Article “Attention, mademoiselle” dans L’œuvre du 23 juillet 1918, diffusant la circulaire du ministère de la Guerre datée du 28 juin 1918.

Le statut des enfants

Comme la circulaire du 15 juin 1917 diffusée par le SOTC, le général Firmin s’inquiète en la même année de la multiplication d’enfants métis, qui “ne serait pas sans provoquer en Indochine, dans les milieux français et indigènes, comme d’ailleurs dans les autres colonies, […] un certain mécontentement en raison des inconvénients graves qu’elle peut présenter pour notre influence et notre prestige”.

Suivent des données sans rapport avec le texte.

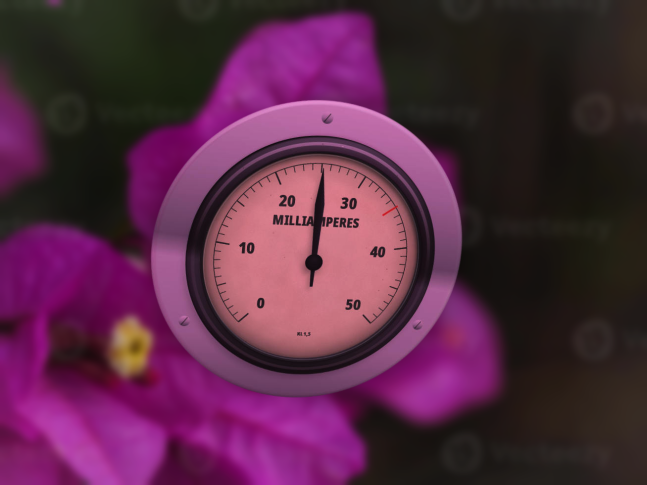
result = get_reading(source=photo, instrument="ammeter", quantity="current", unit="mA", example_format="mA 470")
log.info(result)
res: mA 25
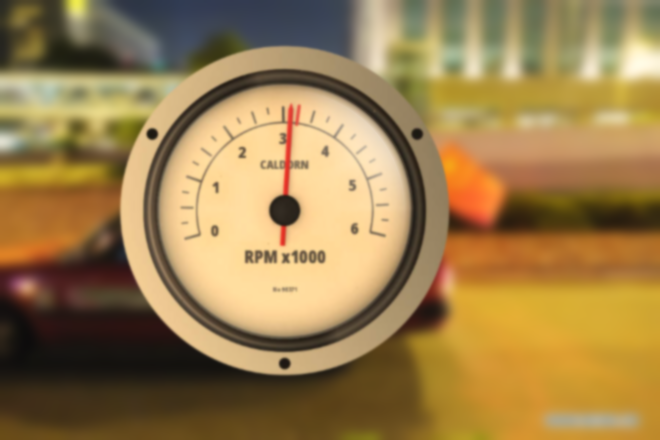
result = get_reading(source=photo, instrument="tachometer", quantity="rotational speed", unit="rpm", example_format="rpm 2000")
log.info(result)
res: rpm 3125
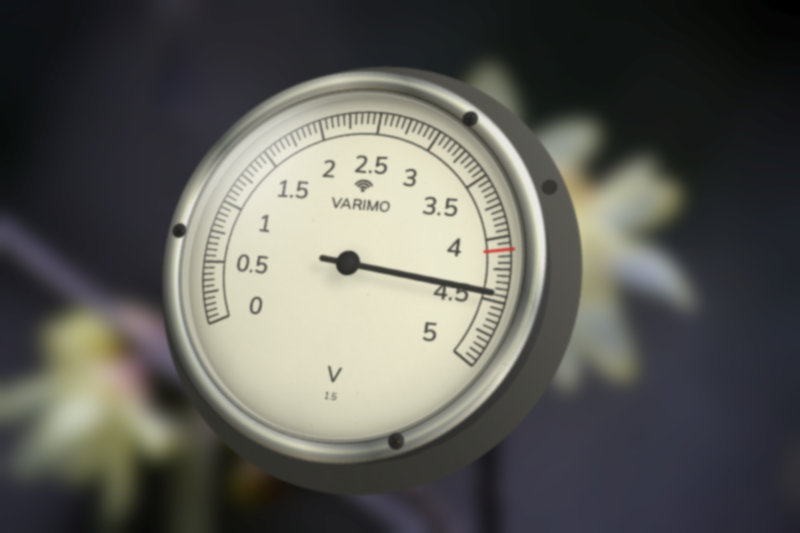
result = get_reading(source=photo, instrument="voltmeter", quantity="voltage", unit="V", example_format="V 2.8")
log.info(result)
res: V 4.45
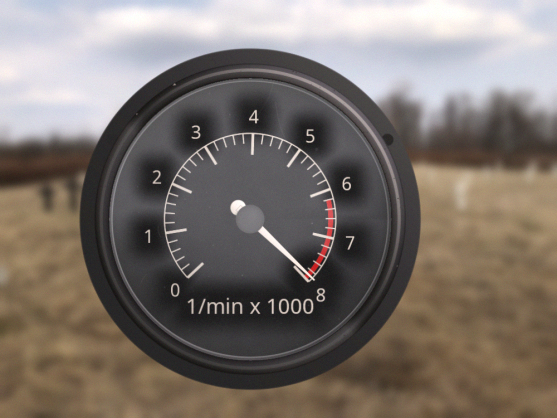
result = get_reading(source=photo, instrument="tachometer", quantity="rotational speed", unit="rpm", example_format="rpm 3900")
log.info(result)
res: rpm 7900
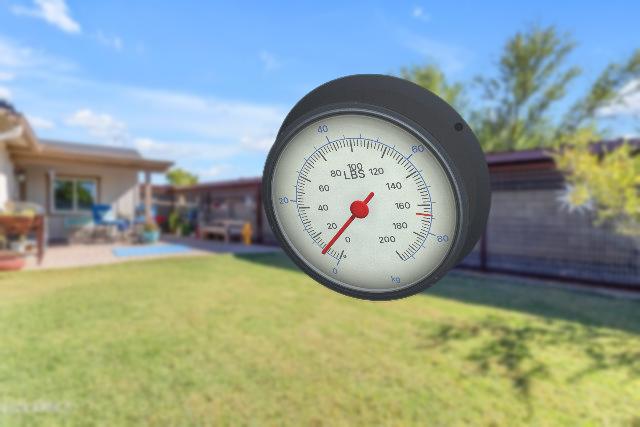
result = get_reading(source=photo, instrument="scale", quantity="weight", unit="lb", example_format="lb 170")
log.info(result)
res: lb 10
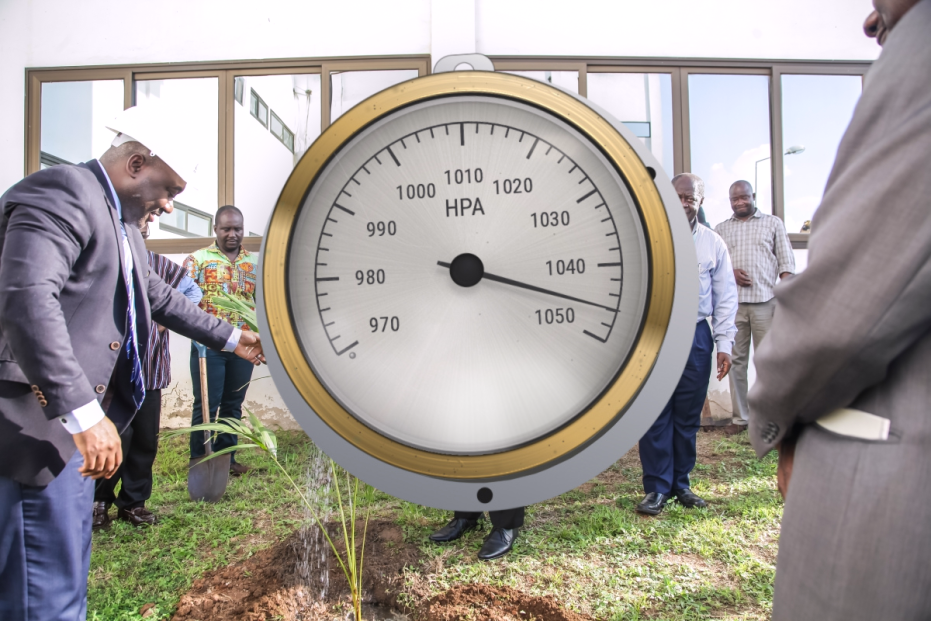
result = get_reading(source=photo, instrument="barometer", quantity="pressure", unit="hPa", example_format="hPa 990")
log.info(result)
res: hPa 1046
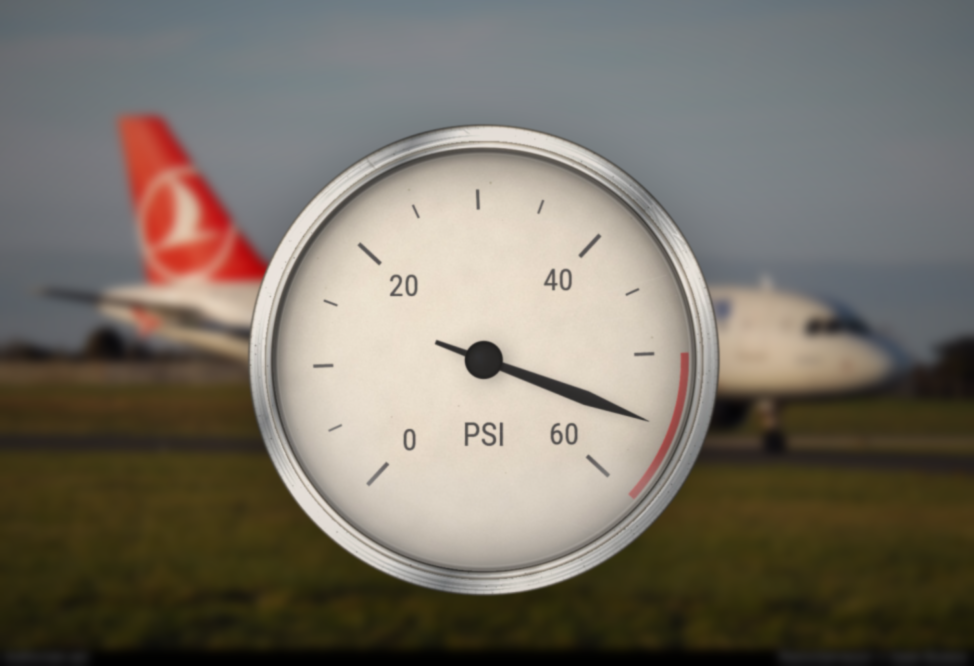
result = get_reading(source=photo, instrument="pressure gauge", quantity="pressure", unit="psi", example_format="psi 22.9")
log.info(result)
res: psi 55
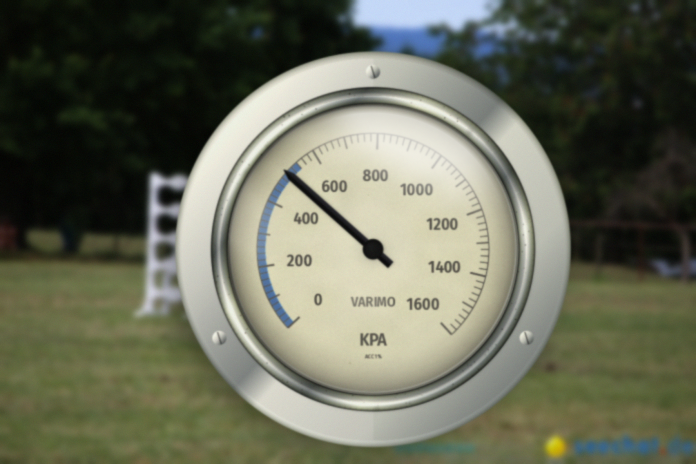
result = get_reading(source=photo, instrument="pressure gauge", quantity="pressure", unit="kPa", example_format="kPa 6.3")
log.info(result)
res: kPa 500
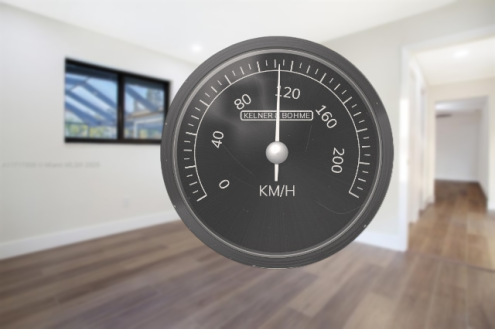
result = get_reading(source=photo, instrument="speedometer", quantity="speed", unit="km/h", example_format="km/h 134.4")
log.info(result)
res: km/h 112.5
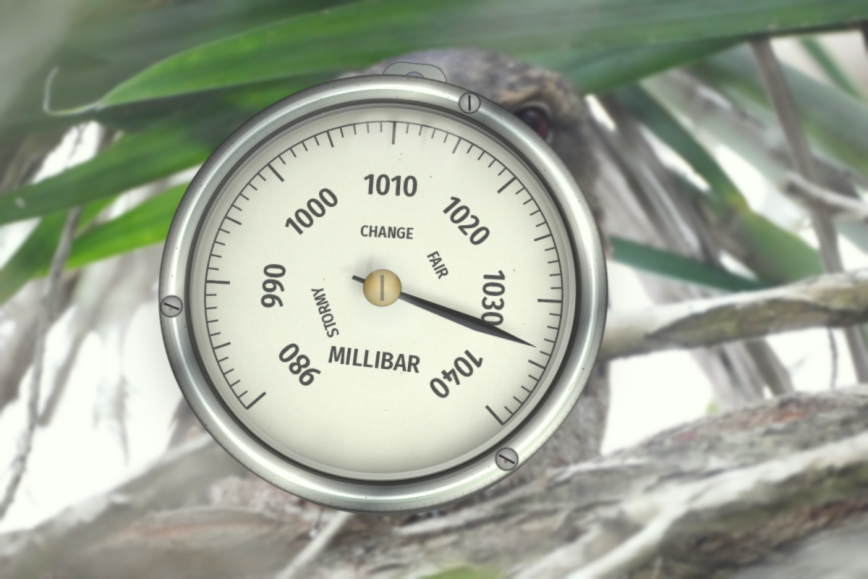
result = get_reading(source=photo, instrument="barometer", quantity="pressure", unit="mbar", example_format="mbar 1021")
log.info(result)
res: mbar 1034
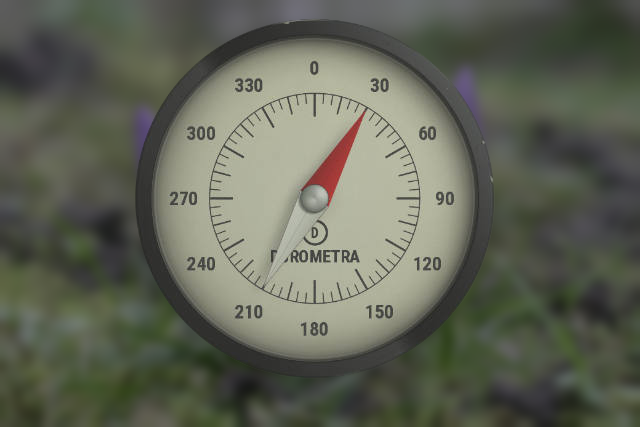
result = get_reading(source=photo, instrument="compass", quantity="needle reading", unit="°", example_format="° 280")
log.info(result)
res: ° 30
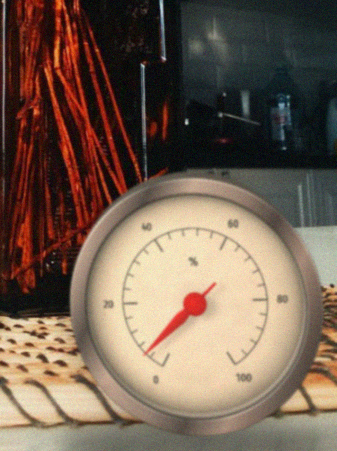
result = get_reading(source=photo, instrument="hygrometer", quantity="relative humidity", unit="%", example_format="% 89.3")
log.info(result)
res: % 6
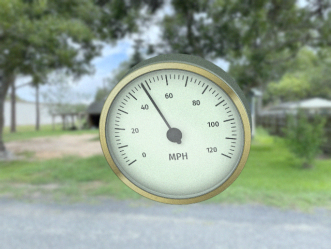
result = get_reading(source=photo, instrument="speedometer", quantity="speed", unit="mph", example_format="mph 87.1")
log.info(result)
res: mph 48
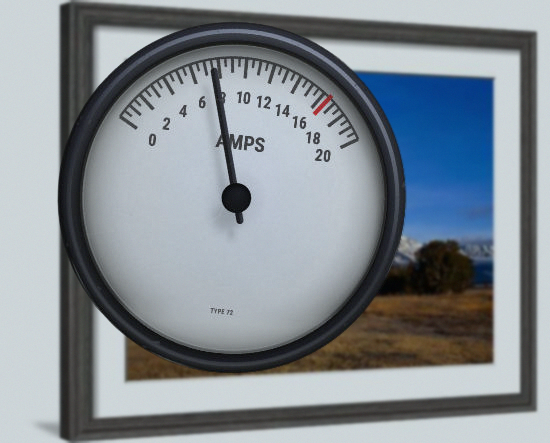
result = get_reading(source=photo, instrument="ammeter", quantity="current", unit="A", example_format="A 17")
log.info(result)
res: A 7.5
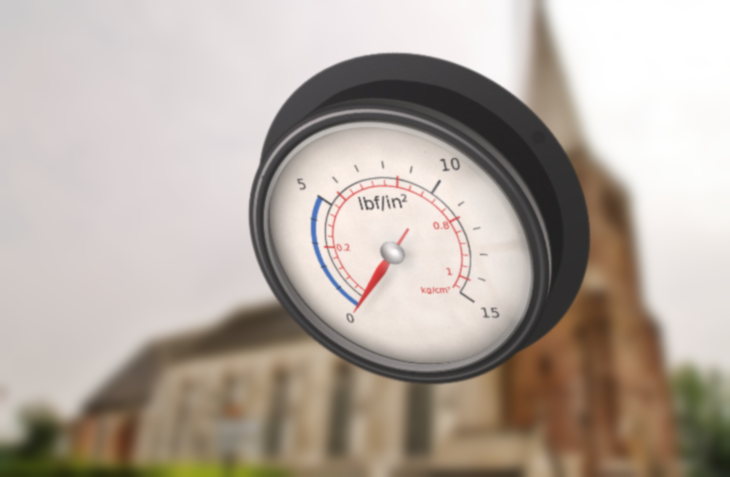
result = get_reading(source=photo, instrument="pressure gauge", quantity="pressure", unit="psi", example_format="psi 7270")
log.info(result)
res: psi 0
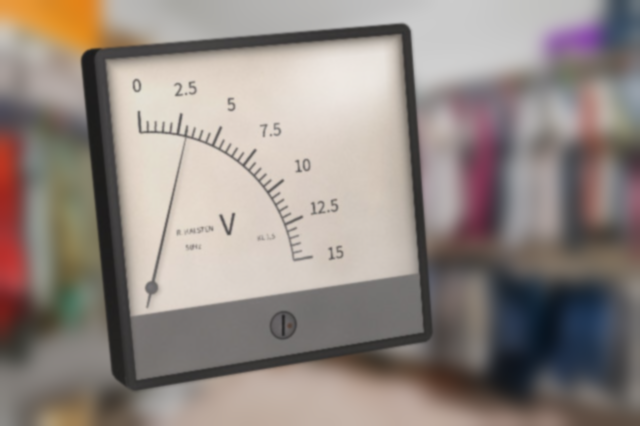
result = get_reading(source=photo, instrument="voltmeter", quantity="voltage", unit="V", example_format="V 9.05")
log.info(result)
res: V 3
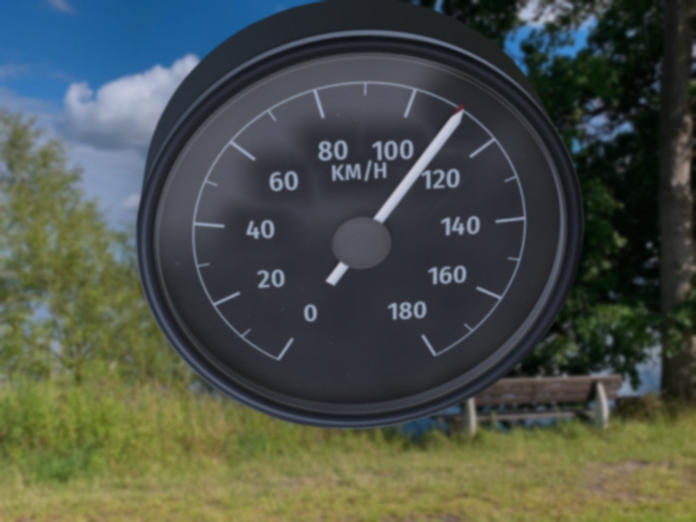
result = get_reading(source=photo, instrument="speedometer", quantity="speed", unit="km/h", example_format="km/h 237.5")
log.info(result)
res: km/h 110
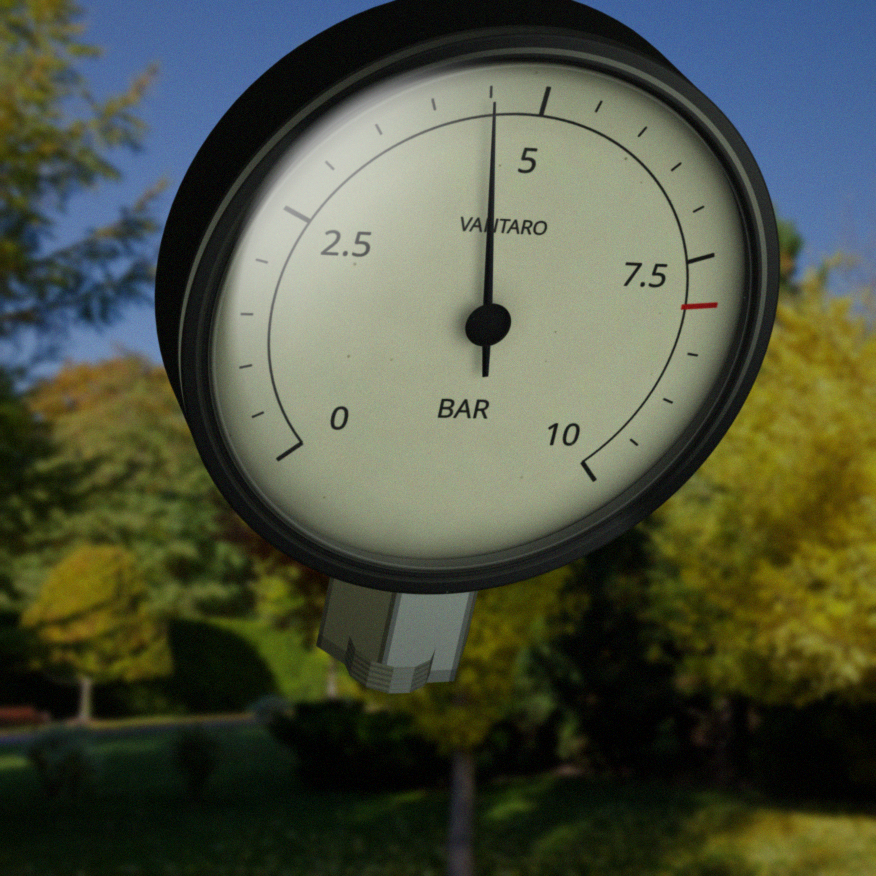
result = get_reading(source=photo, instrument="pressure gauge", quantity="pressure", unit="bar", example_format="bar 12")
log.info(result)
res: bar 4.5
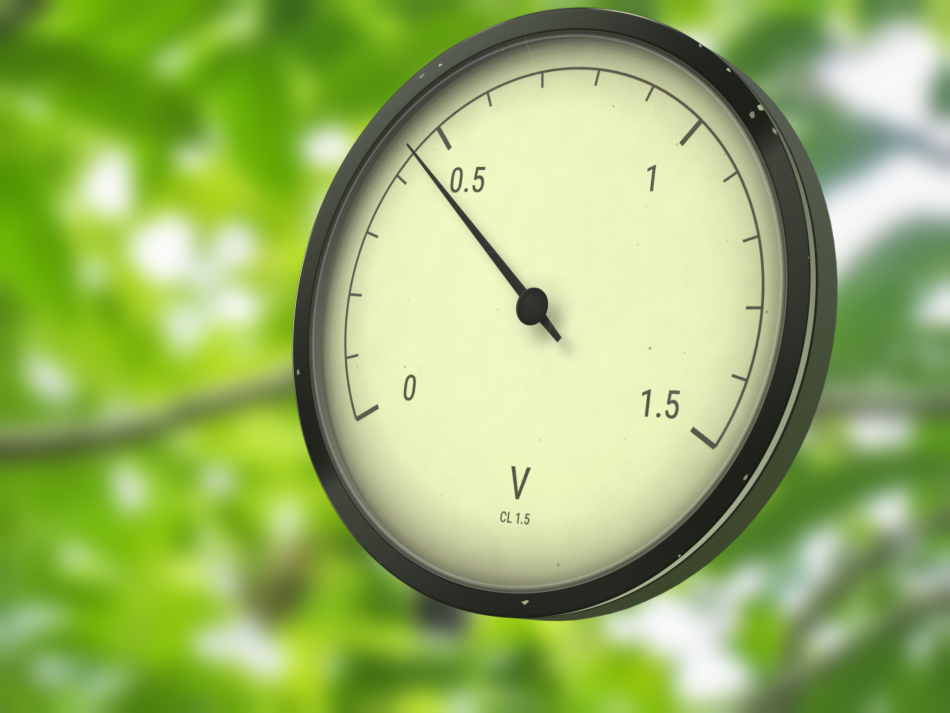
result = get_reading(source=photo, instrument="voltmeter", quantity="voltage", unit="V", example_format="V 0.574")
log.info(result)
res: V 0.45
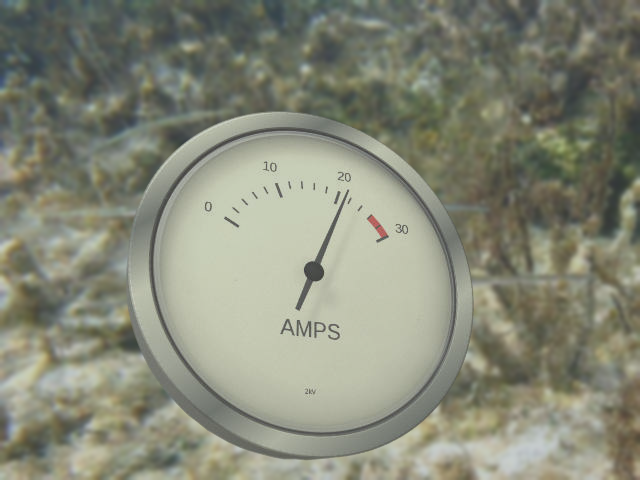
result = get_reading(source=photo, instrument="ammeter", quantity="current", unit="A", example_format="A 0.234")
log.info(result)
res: A 21
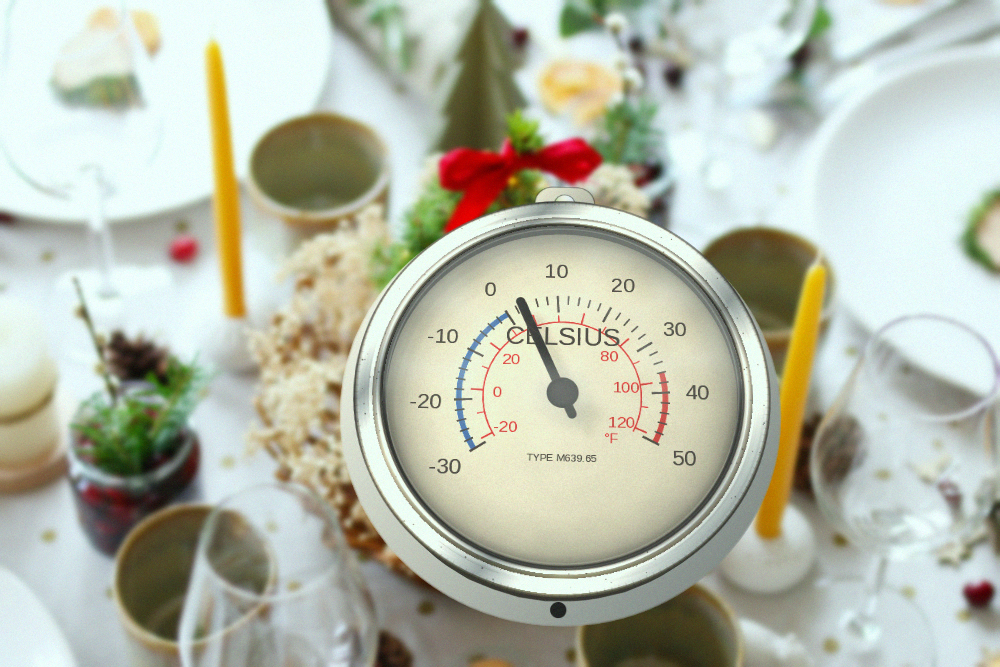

Avec la censure postale, l’État tente de “réguler” ces naissances. Avec le renvoi des pères dans les colonies, il leur retire le droit de reconnaître leur enfant. Le contrôle sur la vie personnelle des Français comme des étrangers en métropole sera critiqué jusque dans un rapport de la commission de censure militaire en 1917 : “Le nombre de lettres amoureuses va sans cesse augmentant, à tel point qu’on peut se demander si leur interception systématique n’est pas une trop grave atteinte portée à la liberté individuelle.”

Une demande commune de citoyenneté

Après la guerre, les 231 couples et 1142 liaisons recensés par la censure en 1920 placent la politique menée en échec partiel. L’accession à une citoyenneté française sera une revendication forte, mais souvent vaine, des soldats et travailleurs coloniaux. Dès 1915, Charles Gide, président de l’Alliance franco-indigène, en sera un fervent défenseur, prenant exemple sur la citoyenneté accordée par l’empereur de Russie aux Polonais et juifs mobilisés durant le conflit. Certains hommes sont alors autorisés à se marier et à s’installer en France. Ces nouvelles familles représentaient un plus grand danger pour l’ordre colonial qu’en métropole. En revanche, les mariages avec des Nord-africains se font rares, selon Laurent Dornel : “Ils se comptent sur les doigts des deux mains”, face à la dissuasion et aux problèmes juridiques.

Parmi ces exceptions, “le mariage d’Ali ben Hattab, ancien soldat marocain, avec Mlle Maria-Julia Pichon, lingère à Paris”, relate Le Journal du 21 octobre 1915. Après un mariage à la mairie et une cérémonie religieuse, “M. Justin Godart, sous-secrétaire d’État du service de santé” préside le déjeuner (auquel devait assister également M. Poincaré) et prononce “une touchante allocution”. Quelques heures plus tard, au Foyer musulman, “ l’accès des salons, où la fête battait son plein, fut ouvert au public”.